El Estudio Cisneros© X sobre “Acoso y Violencia Escolar en España”

El acoso escolar ha recibido en los últimos años una atención mediática extraordinaria. No hay día en que las noticias no presenten los casos de una realidad que se ha pretendido minimizar durante demasiado tiempo, a veces por ignorancia, otras por el puro interés político de enviar un mensaje falsamente tranquilizador a las familias y a los responsables educativos: “Aquí no ocurre nada”, “Se trata de un caso aislado”…

Los datos del décimo estudio de nuestro equipo de investigación Cisneros© X (Oñate y Piñuel, 2007) presentaron la realidad epidemiológica de la Violencia y el Acoso Escolar en el territorio del Estado Español.

Casi 25.000 niños de toda España entre 8 y 18 años contestaron al finalizar el curso de 2006 al mayor estudio jamás realizado en Europa occidental sobre Violencia y Acoso Escolar.

El estudio que nos ocupa es el único hasta la fecha que se ha realizado con una herramienta previamente baremada, válida y fiable: el test AVE (Acoso y Violencia Escolar: TEA Ediciones, 2006).

La utilización de esta herramienta psicométrica garantizó un rigor científico y metodológico que otros estudios no han podido acreditar hasta la fecha.

Los datos de Cisneros© X corroboran los de otros estudios previos desarrollados también en España por la OMS que han sido silenciados y ninguneados de manera sistemática.

Los datos que ha ofrecido este estudio echan abajo numerosos mitos que han corrido hasta la fecha en torno al acoso escolar.

La principal revelación que contiene este estudio es que el acoso escolar no es la realidad marginal que muchos intentan esforzadamente presentar, a base de reducir el acoso tan solo a las formas más graves de agresión física, o a los niños con daños psíquicos más profundos.

Menospreciar la violencia psicológica como una forma trivial de violencia que no debería computarse siquiera como acoso es erróneo y contribuye a la expansión de este problema.

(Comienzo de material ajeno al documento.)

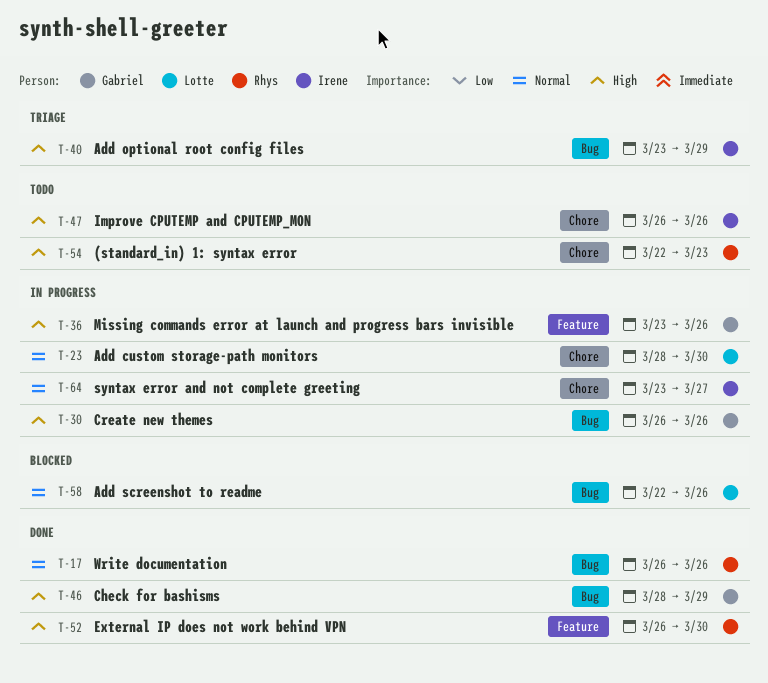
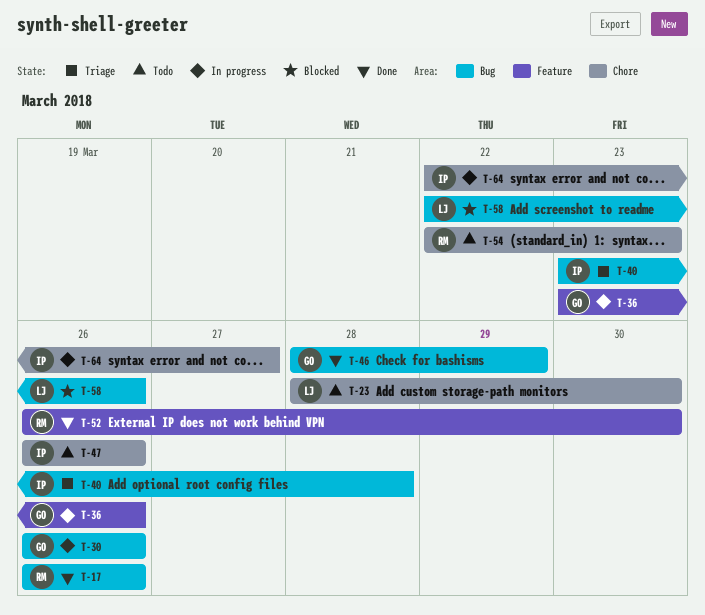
T-23, status: In progress -> Todo
T-40, due: Mar 29 -> Mar 28
T-64, start: Mar 23 -> Mar 22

El rigor científico exigido en una materia tan sensible nos llevó en el estudio Cisneros© X a utilizar una definición estricta y rigurosa, no reduccionista, y a utilizar métodos estadísticos de escalamiento, por los que pudiéramos categorizar niveles de exposición a la violencia de un lado, y niveles de daño psicológico por otro, mediante la utilización de escalas previamente validadas y baremadas.

Por ello se pudo relacionar por vez primera en un estudio amplio la exposición frecuente a conductas de violencia psicológica y física que los niños refieren como muy frecuentes y la manifestación clínica de ocho tipos de daños psicológicos que esos mismos niños presentaban como consecuencia del maltrato recibido.